Patrick’s road to the kitchen has been an interesting one. He says it all started at age 15 when he got kicked out of high school for fighting. Never one to sit and sulk, he went out and found a job as a dishwasher, simultaneously enrolling in a culinary arts class at a vocational school.

“What made up my mind was the teacher,” he confesses. “She was 32 and super hot.”

From there, he went on to work with chefs Mac Edwards and Erling Jensen, before opening Rizzo’s in late 2011. At the time, he described his menu as “comfort food, uncommonly comfortable,” and it wasn’t long before people started taking notice. To cite just one example, Food Network’s Guy Fieri, for his show Diners, Drive-Ins and Dives, stopped by in 2012 for a taste of Patrick’s Chorizo Meatloaf with Green Tomato Gravy ($18).

“You get a completely blindside shot from that green tomato gravy,” raved Fieri, through a mouthful of meatloaf. “That green tomato gravy is nuts.”

To warm us up on this chilly Saturday, Patrick is planning to make a grilled bratwurst sandwich with green tomato chutney. I’m all for it. We get the brats from Lazy Dog Farms and the tomatoes from Jones Orchard — then round out our shopping bag with a loaf of ciabatta from Cucina Bread, barbecue pickles from Old Apple Hill Brine, and some herbed goat cheese from Bonnie Blue Farm. Then, it’s time for lunch.

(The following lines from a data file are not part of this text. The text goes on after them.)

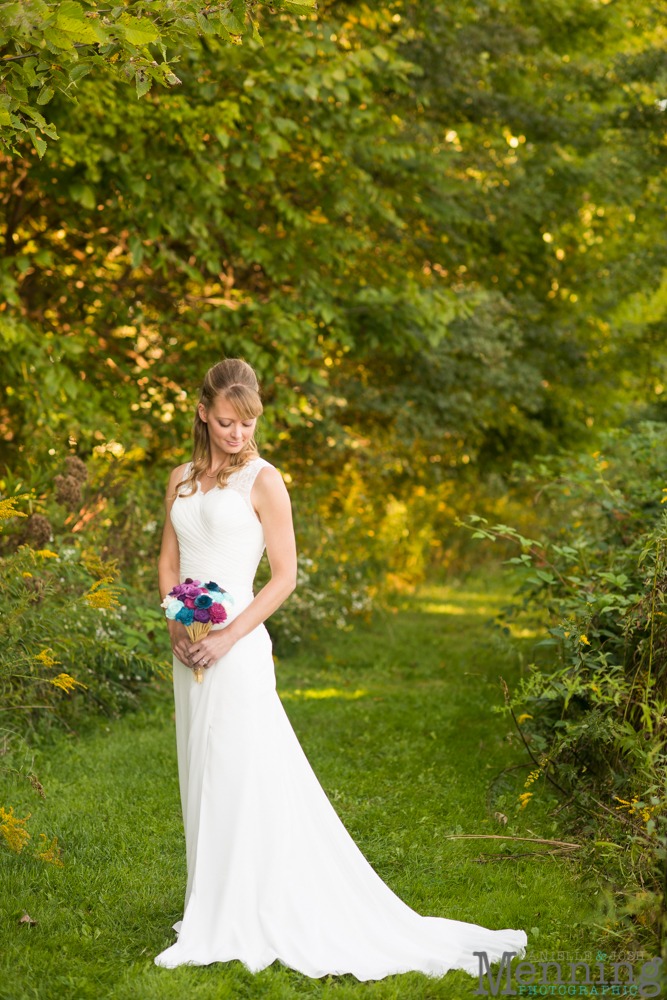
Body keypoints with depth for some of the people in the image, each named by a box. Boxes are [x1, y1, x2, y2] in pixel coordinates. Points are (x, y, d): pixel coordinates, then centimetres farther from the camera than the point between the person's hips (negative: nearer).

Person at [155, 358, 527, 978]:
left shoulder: (263, 481, -5)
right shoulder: (182, 479, 12)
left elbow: (284, 574, -8)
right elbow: (168, 560, 16)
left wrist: (227, 637, -16)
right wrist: (175, 626, -2)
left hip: (237, 647, -6)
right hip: (190, 650, 6)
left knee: (243, 780, -4)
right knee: (203, 779, 12)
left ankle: (235, 925, 4)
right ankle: (213, 915, 24)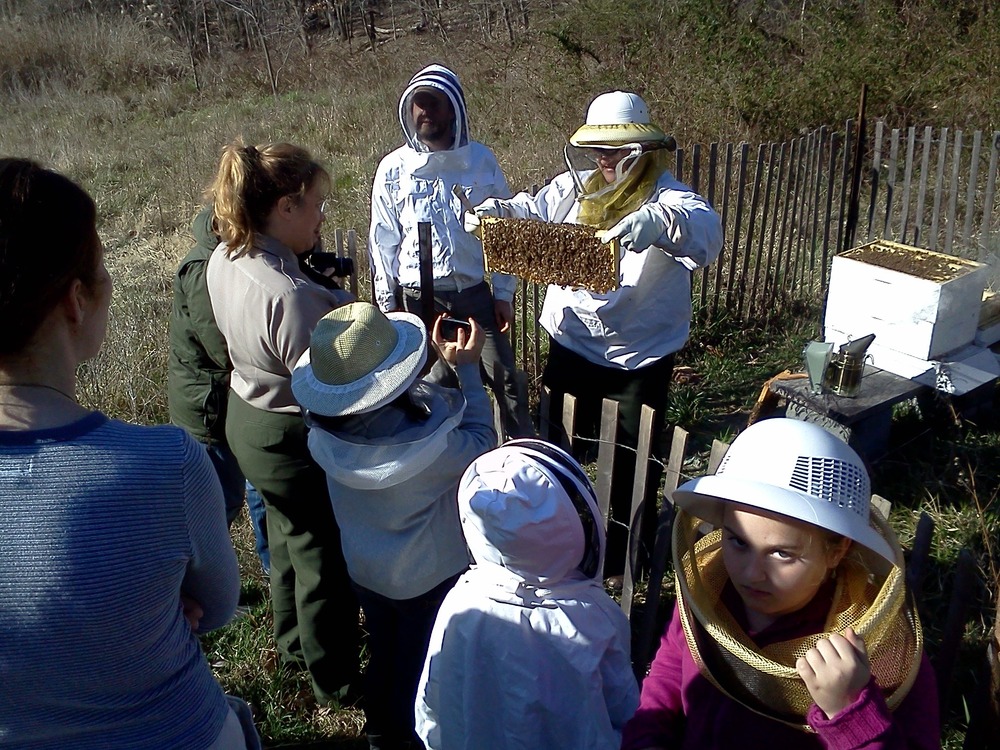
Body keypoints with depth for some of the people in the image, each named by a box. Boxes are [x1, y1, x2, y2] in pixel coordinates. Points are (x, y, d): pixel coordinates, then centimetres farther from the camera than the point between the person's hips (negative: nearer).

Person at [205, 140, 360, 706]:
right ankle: (335, 682, 35)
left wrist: (334, 305, -2)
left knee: (290, 534, 29)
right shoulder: (290, 297, -35)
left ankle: (295, 641, 53)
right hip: (295, 440, -9)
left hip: (247, 416, 9)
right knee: (325, 555, 12)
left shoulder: (225, 259, -6)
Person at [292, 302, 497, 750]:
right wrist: (468, 369, -11)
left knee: (382, 654, 29)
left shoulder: (324, 434, -25)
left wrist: (439, 360, -3)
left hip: (365, 571, 5)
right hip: (430, 577, -5)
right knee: (420, 665, 21)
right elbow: (481, 441, -16)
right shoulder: (430, 446, -39)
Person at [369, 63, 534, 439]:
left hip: (474, 294, 0)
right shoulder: (393, 168, -2)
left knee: (508, 381, 3)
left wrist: (504, 293, 1)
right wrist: (388, 304, 2)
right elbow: (383, 241, 3)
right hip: (418, 296, 0)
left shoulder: (482, 160, -1)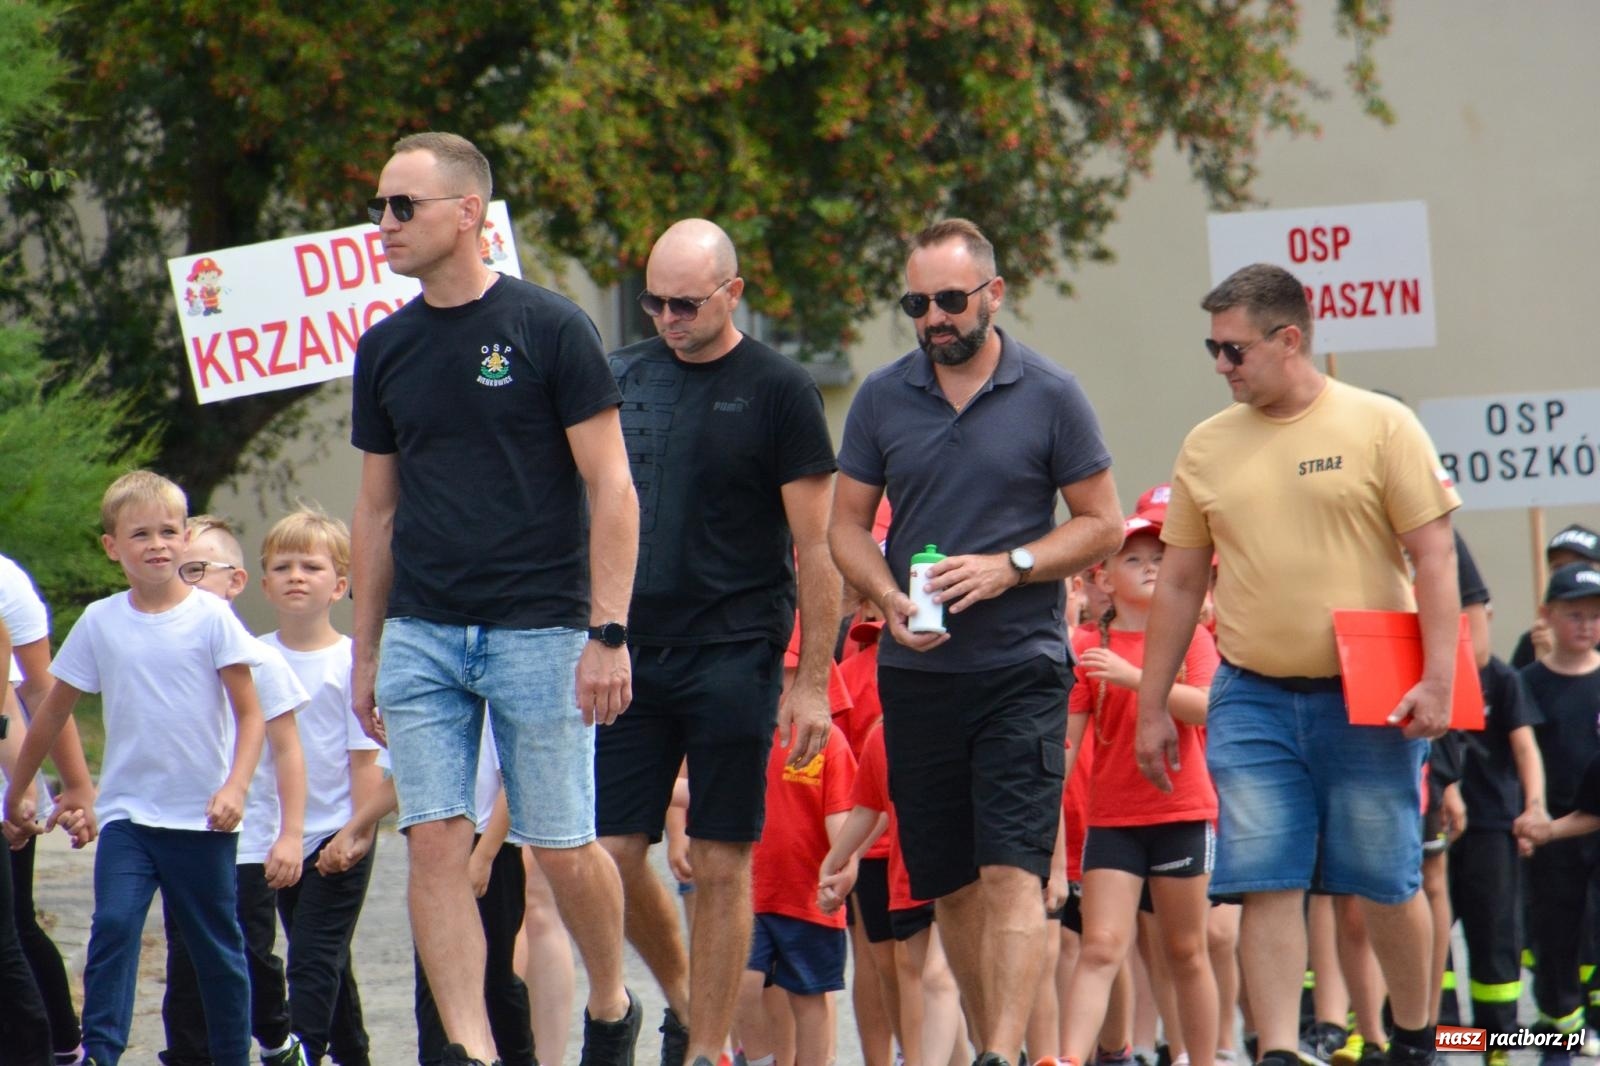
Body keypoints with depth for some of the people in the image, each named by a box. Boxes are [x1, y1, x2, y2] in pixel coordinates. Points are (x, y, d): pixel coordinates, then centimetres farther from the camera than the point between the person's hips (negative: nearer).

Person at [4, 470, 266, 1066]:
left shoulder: (211, 618, -5)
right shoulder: (100, 622, 1)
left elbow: (249, 713, -4)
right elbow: (54, 710, 12)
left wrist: (235, 786, -19)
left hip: (202, 816, -1)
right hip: (127, 812, 1)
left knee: (216, 946, 9)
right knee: (114, 925, -18)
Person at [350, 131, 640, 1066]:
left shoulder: (550, 330, -6)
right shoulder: (386, 348, 10)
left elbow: (611, 487, -6)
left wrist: (609, 632, -13)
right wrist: (365, 652, 14)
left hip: (539, 629, -4)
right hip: (421, 636, 4)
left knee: (565, 852, 1)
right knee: (437, 847, -6)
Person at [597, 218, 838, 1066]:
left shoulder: (778, 390, -4)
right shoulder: (623, 379, 10)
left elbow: (817, 549, -4)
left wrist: (813, 683, -8)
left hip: (733, 654, -4)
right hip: (632, 648, 4)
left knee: (720, 866, -2)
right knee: (611, 852, 1)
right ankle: (683, 998, 24)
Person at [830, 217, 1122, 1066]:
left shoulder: (1050, 396, -1)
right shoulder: (882, 398, 7)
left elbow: (1101, 524, 2)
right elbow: (846, 526, 11)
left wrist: (1010, 566, -13)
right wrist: (890, 598, -8)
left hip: (1020, 669, -4)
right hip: (916, 672, 4)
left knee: (1012, 873, -14)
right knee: (949, 885, 9)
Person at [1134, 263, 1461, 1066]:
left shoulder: (1380, 426, -2)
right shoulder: (1207, 447, 8)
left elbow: (1435, 556, -4)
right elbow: (1179, 583, 14)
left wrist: (1438, 679, -13)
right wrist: (1152, 707, 12)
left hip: (1367, 698, -3)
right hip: (1252, 699, 3)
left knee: (1386, 885, 5)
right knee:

Patrick lives in a cozy, one-bedroom apartment in a converted hotel on North Main. It’s a grand old building with crown molding and a marble lobby, but the best part is definitely the view. When we head up to the roof to grill the brats, it’s all there: City Hall, the M Bridge, and the Pyramid.

“I like to come up here in the summer and watch the fireworks,” says Patrick, while the brats sizzle on the grate. “I’ll grill up some steaks and make margaritas.”

Back in Patrick’s kitchen, we start slicing the tomatoes. And if you’ve never seen the inside of a green heirloom tomato, let me recommend it to you. They’re like little works of art in there — little paintings by William Turner, grading in color from pale green to peach to gold to pink.

We sauté the tomatoes with apples and pears, then add a mixture of vinegar, sugar, and pickle juice. While the chutney reduces, we slice the pickles, goat cheese, and some kale. Then it’s go time.

Ladies and gentlemen, there are moments in life when the planets align, the clouds open up, and the sandwich gods smile down on us. This was one of those moments. The green tomato chutney was sweet and tart, beautifully cutting against the heartiness of the brats. And the goat cheese added just the right note of herbed creaminess to the blend.

To make a sandwich that good, you have to believe in what you’re doing. You have to mean it. Fortunately, that’s not a problem for Patrick. As we finish our sandwiches, scraping the leftover goat cheese off our plates, he confesses that for him, cooking isn’t just a job — it’s a calling.

“I’m not gonna be a doctor,” he says. “I’m not gonna find a cure for cancer. But I can cook. And by being able to serve somebody a dish that came from my heart, I’m doing my part to make Memphis a little better.”
Editor’s note: The print version of the story had the opening date as Saturday, December 20th. Unforeseen delays have pushed the opening for another week or so.